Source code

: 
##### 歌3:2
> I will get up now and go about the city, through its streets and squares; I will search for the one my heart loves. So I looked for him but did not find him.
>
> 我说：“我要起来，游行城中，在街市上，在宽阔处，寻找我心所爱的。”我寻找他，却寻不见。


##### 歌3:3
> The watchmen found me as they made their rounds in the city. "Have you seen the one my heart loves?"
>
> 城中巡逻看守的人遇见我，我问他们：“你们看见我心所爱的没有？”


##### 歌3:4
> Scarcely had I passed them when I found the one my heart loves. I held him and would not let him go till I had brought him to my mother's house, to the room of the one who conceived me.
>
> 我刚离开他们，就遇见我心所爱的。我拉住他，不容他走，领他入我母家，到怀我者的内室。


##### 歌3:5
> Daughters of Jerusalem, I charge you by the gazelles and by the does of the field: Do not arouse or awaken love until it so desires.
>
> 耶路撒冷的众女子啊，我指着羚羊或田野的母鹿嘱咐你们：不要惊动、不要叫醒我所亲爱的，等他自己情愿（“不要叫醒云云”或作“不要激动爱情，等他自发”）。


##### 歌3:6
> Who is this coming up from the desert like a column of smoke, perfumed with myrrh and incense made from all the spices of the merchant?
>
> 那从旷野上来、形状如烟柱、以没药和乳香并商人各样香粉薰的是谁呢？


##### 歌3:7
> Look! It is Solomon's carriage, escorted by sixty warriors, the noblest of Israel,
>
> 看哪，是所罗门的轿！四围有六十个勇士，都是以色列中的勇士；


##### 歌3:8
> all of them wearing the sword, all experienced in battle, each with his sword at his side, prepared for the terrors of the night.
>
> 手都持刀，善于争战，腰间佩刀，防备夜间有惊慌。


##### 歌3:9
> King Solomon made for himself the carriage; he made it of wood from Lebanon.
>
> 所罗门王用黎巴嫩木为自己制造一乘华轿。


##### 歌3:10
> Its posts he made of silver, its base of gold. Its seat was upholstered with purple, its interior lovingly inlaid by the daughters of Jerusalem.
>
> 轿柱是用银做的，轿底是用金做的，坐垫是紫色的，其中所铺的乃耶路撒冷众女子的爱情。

» JOB:
Which lines of the records above contain the word "from"? Find each one and copy it out in full.

» RESPONSE BELOW:
> Who is this coming up from the desert like a column of smoke, perfumed with myrrh and incense made from all the spices of the merchant?
> King Solomon made for himself the carriage; he made it of wood from Lebanon.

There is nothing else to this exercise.